------ Dataset excerpts ------

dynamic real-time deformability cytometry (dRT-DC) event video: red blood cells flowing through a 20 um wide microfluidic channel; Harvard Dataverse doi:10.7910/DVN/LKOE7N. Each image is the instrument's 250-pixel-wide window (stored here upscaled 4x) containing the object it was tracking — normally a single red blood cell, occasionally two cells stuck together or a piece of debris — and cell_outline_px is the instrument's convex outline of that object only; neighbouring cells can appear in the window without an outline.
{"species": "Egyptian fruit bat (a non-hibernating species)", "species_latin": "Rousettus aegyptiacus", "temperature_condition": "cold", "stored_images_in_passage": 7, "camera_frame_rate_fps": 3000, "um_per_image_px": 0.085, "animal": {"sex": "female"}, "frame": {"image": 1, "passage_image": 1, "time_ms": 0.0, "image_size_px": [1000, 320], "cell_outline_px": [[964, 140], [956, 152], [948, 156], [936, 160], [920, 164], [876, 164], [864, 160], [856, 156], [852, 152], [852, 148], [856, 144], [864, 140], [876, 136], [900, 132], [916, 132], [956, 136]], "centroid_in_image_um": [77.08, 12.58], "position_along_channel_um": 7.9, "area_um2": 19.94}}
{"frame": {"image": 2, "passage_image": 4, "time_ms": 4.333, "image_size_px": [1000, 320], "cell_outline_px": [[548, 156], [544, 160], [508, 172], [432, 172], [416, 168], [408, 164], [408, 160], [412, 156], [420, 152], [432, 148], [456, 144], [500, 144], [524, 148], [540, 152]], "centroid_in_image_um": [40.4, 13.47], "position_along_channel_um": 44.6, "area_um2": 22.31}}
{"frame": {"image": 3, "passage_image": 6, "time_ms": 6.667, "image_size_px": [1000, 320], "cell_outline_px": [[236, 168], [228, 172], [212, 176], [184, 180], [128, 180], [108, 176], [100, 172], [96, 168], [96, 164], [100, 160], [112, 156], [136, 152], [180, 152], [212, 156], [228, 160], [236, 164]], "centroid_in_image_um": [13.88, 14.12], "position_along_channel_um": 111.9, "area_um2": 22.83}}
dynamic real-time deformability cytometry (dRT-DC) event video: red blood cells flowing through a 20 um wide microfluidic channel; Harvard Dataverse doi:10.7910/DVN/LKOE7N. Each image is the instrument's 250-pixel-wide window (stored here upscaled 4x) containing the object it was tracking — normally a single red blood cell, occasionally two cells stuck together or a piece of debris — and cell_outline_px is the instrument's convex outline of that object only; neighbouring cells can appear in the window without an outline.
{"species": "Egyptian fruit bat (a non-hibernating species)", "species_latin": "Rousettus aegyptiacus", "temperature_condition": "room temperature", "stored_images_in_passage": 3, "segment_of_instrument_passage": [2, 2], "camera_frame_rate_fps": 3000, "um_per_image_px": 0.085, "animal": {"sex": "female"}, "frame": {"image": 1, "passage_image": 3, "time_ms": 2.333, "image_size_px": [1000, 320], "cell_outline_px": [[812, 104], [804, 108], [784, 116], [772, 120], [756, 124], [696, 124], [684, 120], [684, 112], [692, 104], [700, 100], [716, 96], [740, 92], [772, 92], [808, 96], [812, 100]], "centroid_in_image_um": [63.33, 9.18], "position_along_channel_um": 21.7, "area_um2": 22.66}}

------

What you will do:
Set down all of the entries exactly, please.

The solution:
dynamic real-time deformability cytometry (dRT-DC) event video: red blood cells flowing through a 20 um wide microfluidic channel; Harvard Dataverse doi:10.7910/DVN/LKOE7N. Each image is the instrument's 250-pixel-wide window (stored here upscaled 4x) containing the object it was tracking — normally a single red blood cell, occasionally two cells stuck together or a piece of debris — and cell_outline_px is the instrument's convex outline of that object only; neighbouring cells can appear in the window without an outline.
{"species": "Egyptian fruit bat (a non-hibernating species)", "species_latin": "Rousettus aegyptiacus", "temperature_condition": "cold", "stored_images_in_passage": 7, "camera_frame_rate_fps": 3000, "um_per_image_px": 0.085, "animal": {"sex": "female"}, "frame": {"image": 1, "passage_image": 1, "time_ms": 0.0, "image_size_px": [1000, 320], "cell_outline_px": [[964, 140], [956, 152], [948, 156], [936, 160], [920, 164], [876, 164], [864, 160], [856, 156], [852, 152], [852, 148], [856, 144], [864, 140], [876, 136], [900, 132], [916, 132], [956, 136]], "centroid_in_image_um": [77.08, 12.58], "position_along_channel_um": 7.9, "area_um2": 19.94}}
{"frame": {"image": 2, "passage_image": 4, "time_ms": 4.333, "image_size_px": [1000, 320], "cell_outline_px": [[548, 156], [544, 160], [508, 172], [432, 172], [416, 168], [408, 164], [408, 160], [412, 156], [420, 152], [432, 148], [456, 144], [500, 144], [524, 148], [540, 152]], "centroid_in_image_um": [40.4, 13.47], "position_along_channel_um": 44.6, "area_um2": 22.31}}
{"frame": {"image": 3, "passage_image": 6, "time_ms": 6.667, "image_size_px": [1000, 320], "cell_outline_px": [[236, 168], [228, 172], [212, 176], [184, 180], [128, 180], [108, 176], [100, 172], [96, 168], [96, 164], [100, 160], [112, 156], [136, 152], [180, 152], [212, 156], [228, 160], [236, 164]], "centroid_in_image_um": [13.88, 14.12], "position_along_channel_um": 111.9, "area_um2": 22.83}}
dynamic real-time deformability cytometry (dRT-DC) event video: red blood cells flowing through a 20 um wide microfluidic channel; Harvard Dataverse doi:10.7910/DVN/LKOE7N. Each image is the instrument's 250-pixel-wide window (stored here upscaled 4x) containing the object it was tracking — normally a single red blood cell, occasionally two cells stuck together or a piece of debris — and cell_outline_px is the instrument's convex outline of that object only; neighbouring cells can appear in the window without an outline.
{"species": "Egyptian fruit bat (a non-hibernating species)", "species_latin": "Rousettus aegyptiacus", "temperature_condition": "room temperature", "stored_images_in_passage": 3, "segment_of_instrument_passage": [2, 2], "camera_frame_rate_fps": 3000, "um_per_image_px": 0.085, "animal": {"sex": "female"}, "frame": {"image": 1, "passage_image": 3, "time_ms": 2.333, "image_size_px": [1000, 320], "cell_outline_px": [[812, 104], [804, 108], [784, 116], [772, 120], [756, 124], [696, 124], [684, 120], [684, 112], [692, 104], [700, 100], [716, 96], [740, 92], [772, 92], [808, 96], [812, 100]], "centroid_in_image_um": [63.33, 9.18], "position_along_channel_um": 21.7, "area_um2": 22.66}}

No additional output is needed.